ANM admite que Cfem pode mais do que dobrar com fiscalização mais intensa nas mineradoras
Agência Nacional de Mineração firmou parceria com a Receita Federal para cruzamento de dados fornecidos pelas empresas do setor
Um dos principais gargalos apontados por municípios mineradores do Brasil é a dificuldade de fiscalizar as declarações fiscais que balizam o cálculo da Compensação Financeira pela Exploração de Recursos Minerais (Cfem). Produzidos pelas próprias empresas do setor, esses documentos são encaminhados diretamente à Agência Nacional de Mineração (ANM), órgão recém-instalado e que não dispõe de estrutura suficiente para averiguar toda a demanda. Nesse cenário, acabam sendo recorrentes as suspeitas de fraudes, como já partiu da Prefeitura de Itabira em relação à Vale.
A ANM reconhece que o problema existe e que o sistema, como é hoje, é passível de subfaturamento por parte dos problemas. Tanto é que a agência procurou a Receita Federal para uma parceria que busca o cruzamento de dados entre os dois órgãos. Na noite dessa quinta-feira (31/10), as instituições assinaram o termo de cessão do sistema ContÁgil, uma ferramenta que permite a comparação das informações declaradas pelos mineradores no Relatório Anual de Lavra da agência e o que é passado à Receita Federal.
Para se ter uma ideia do tamanho do problema, a própria ANM admite que o recolhimento dos royalties da mineração podem mais do que dobrar no país em um curto espaço de tempo.
“Essa ferramenta que nos está sendo disponibilizada vai nos possibilitar usar a expertise da Receita. A estimativa é que em 2019 a ANM arrecade R$ 4,2 bilhões em Cfem. Em 2017, por exemplo, foram R$ 1,6 bilhão. Há uma perspectiva dentro da ANM que, em um curto prazo, podemos mais que dobrar a arrecadação, explorando as possibilidades que esta ferramenta vai nos oferecer”, disse o diretor-geral da ANM, Victor Bicca, durante a assinatura do termo.
O uso do sistema pela ANM não será restrito à contabilidade. Além de evitar a fraude nas declarações, a agência poderá verificar o manuseio de notas fiscais, extratos bancários e dados do comércio exterior. As informações também vão trazer melhorias na qualidade dos dados estatísticos como valor transacionado dos bens minerais, mercado consumidor e produtor, o que refletirá diretamente na eficiência regulatória da agência.

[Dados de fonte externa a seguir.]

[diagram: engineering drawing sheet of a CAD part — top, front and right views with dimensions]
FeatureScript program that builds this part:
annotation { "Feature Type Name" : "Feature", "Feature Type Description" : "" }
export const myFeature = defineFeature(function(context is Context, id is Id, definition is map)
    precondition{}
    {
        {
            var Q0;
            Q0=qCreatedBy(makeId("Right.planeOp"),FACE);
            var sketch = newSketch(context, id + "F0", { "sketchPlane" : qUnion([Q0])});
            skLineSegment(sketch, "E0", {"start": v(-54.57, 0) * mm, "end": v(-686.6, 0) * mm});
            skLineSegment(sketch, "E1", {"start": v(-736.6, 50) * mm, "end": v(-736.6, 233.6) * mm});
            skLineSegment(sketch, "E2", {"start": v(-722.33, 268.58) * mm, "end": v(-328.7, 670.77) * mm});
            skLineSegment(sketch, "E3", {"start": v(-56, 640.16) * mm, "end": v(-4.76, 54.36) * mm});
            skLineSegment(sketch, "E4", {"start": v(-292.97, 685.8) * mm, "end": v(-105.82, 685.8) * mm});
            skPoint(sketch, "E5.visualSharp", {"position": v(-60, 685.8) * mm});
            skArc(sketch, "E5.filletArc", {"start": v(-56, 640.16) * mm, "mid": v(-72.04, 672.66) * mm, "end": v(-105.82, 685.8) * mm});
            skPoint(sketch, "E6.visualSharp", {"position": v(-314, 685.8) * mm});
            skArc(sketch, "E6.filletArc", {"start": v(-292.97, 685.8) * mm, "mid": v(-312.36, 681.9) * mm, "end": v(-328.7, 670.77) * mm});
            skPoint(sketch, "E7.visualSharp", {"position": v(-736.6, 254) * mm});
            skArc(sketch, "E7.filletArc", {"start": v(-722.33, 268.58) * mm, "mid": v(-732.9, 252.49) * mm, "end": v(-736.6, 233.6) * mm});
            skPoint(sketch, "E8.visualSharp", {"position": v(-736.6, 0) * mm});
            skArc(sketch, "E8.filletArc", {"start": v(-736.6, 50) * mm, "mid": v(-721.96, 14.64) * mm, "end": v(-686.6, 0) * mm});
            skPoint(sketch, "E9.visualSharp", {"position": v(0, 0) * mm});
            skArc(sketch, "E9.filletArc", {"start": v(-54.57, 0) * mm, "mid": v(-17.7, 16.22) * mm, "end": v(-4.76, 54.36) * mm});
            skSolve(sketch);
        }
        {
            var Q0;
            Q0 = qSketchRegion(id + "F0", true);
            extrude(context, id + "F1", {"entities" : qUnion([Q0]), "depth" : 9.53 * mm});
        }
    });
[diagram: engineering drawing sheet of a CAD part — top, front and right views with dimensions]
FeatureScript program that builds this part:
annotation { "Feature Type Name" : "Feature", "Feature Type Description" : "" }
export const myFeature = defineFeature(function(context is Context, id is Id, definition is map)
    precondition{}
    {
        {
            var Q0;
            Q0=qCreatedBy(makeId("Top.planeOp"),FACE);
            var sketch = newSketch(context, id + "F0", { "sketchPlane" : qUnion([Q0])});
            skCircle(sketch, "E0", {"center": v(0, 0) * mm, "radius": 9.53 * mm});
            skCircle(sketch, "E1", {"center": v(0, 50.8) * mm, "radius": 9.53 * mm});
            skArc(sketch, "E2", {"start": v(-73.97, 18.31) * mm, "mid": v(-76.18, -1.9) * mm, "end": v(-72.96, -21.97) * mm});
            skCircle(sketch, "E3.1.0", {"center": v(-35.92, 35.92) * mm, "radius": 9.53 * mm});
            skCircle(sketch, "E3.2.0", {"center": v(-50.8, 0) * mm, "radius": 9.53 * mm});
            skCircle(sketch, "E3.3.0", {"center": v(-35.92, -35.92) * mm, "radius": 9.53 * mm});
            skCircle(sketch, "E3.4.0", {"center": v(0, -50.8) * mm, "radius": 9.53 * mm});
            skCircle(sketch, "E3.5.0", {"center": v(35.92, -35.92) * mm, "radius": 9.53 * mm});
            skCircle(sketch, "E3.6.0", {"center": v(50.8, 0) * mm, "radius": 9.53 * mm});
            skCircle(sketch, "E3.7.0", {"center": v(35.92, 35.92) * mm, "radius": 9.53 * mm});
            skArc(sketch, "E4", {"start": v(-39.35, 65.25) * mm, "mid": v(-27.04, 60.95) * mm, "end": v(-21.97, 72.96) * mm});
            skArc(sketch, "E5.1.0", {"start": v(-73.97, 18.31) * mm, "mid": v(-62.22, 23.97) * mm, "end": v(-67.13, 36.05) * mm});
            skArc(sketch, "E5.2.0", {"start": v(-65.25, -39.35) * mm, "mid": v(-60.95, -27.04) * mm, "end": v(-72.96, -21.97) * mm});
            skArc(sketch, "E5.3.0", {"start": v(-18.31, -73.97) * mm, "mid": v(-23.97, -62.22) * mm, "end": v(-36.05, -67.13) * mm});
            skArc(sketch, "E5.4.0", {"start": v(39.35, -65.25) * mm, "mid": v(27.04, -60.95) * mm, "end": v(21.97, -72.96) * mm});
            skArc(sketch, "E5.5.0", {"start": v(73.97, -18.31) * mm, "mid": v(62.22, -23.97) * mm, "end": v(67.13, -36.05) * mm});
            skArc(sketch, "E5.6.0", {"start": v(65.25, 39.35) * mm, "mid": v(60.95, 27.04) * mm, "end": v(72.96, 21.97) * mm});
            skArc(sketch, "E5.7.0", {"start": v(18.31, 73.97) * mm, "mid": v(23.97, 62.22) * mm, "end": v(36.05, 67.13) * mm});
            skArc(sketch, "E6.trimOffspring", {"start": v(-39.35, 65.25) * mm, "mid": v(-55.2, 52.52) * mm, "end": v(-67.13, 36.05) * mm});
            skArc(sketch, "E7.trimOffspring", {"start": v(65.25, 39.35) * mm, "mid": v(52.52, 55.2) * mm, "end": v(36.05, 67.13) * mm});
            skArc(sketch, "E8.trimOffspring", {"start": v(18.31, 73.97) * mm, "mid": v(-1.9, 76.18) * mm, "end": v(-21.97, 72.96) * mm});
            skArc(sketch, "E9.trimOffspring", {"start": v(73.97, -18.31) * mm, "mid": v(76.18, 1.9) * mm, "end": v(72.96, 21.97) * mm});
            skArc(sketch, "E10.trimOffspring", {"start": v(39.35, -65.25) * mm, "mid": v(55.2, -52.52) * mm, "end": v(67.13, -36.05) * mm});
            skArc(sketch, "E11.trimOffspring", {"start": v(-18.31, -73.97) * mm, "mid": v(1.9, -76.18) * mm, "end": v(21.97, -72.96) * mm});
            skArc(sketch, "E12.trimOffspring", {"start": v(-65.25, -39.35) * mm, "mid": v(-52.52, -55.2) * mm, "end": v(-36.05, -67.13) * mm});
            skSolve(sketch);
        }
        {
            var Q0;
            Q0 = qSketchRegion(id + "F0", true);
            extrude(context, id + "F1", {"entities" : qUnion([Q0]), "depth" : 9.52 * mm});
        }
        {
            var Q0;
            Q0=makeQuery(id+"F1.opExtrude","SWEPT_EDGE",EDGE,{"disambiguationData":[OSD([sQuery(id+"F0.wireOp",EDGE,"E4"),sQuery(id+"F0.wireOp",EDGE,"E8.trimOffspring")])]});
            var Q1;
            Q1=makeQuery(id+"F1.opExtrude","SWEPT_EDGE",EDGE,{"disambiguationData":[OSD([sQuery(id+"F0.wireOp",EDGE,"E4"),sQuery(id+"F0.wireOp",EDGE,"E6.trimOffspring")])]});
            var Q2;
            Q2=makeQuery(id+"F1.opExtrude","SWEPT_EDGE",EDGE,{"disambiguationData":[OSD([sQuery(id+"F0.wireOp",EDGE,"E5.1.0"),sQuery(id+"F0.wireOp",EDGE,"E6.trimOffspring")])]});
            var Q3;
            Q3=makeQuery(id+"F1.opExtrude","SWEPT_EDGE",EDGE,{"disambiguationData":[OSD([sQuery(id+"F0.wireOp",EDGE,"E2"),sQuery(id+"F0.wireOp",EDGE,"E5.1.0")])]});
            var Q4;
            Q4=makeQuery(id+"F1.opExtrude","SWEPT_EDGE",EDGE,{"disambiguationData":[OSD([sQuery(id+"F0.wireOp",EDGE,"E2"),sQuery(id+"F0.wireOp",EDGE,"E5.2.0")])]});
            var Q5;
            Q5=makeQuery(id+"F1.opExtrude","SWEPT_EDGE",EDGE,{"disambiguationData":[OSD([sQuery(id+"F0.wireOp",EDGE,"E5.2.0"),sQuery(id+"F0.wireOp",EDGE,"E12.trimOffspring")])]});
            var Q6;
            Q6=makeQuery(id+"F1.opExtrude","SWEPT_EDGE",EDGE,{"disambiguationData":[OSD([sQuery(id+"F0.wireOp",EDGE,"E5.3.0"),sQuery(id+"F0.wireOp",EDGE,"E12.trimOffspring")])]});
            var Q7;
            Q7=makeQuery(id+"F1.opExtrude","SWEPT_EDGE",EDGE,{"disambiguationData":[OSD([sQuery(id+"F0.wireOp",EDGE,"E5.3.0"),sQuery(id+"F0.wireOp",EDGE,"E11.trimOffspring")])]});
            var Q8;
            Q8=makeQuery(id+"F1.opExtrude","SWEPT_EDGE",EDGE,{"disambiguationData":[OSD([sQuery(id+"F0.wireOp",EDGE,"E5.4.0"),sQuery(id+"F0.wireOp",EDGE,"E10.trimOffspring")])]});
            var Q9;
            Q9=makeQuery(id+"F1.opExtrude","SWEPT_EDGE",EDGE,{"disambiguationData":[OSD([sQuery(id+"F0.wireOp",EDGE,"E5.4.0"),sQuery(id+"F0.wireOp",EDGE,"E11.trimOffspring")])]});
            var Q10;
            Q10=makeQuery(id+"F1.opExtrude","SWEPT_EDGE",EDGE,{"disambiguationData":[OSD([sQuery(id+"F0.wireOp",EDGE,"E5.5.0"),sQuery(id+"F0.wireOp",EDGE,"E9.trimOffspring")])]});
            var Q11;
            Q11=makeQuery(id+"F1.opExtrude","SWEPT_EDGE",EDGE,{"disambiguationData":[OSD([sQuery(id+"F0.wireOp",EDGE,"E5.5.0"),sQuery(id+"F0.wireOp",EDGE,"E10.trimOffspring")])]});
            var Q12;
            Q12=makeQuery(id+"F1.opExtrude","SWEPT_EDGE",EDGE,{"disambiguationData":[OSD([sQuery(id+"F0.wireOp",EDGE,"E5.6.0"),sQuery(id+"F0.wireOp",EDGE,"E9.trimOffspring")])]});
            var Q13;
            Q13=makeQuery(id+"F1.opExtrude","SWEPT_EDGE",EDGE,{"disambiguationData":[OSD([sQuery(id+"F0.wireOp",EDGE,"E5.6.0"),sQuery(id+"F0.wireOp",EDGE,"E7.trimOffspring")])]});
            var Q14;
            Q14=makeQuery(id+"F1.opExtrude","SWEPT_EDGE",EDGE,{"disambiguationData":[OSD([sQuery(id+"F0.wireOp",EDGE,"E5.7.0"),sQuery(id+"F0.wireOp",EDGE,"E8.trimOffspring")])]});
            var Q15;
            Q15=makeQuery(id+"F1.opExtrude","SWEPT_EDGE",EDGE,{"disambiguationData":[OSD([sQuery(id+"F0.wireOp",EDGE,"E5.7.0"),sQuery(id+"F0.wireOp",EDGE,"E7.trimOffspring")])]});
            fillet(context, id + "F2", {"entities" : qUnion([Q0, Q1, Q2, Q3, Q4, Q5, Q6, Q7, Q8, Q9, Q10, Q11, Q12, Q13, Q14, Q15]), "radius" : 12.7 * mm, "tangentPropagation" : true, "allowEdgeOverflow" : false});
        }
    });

O ContÁgil já é utilizado por todos os estados e diversos municípios brasileiros, além de órgãos de controle como Conselho Administrativo de Defesa Econômica – CADE e Superintendência Nacional de Previdência Complementar – PREVIC. O próximo passo para que o sistema entre em funcionamento é customização do ContÁgil especificamente para a ANM e a capacitação dos técnicos.
Números questionados
A Cfem é distribuída a 461 municípios de 26 estados e do Distrito Federal afetados direta ou indiretamente pela exploração de minério. Mensalmente, 60% da compensação é destinada aos municípios produtores, 15% ao estado produtor, 10% à União e outros 15% aos municípios impactados.
Segundo maior gerador de Cfem em Minas Gerais, o município de Itabira questionou os valores declarados pela Vale pelo menos duas vezes em 2019. A Prefeitura argumenta que fatores como alta do dólar, o aumento do preço do minério de ferro e a produção continua nas minas locais não justificam os fortes declínios apurados no primeiro semestre de 2019. A situação foi levada à Associação dos Municípios Mineradores de Minas Gerais (Amig) e à própria ANM.
Em maio deste ano, a Vale admitiu deduções indevidas no recolhimento da Cfem e pagou quase R$ 200 milhões a municípios de Minas Gerais e do Pará. Somente Itabira arrecadou R$ 20 milhões a mais com os royalties por causa do depósito retroativo.
Para o diretor da ANM, a parceria com a Receita Federal vai beneficiar, sobretudo aos municípios. “Este ato tem uma significância imediata no administrado que está lá na ponta, mais especificamente no beneficiário do nosso esforço. Nós arrecadamos e imediatamente repassamos aos municípios”, explicou Bicca.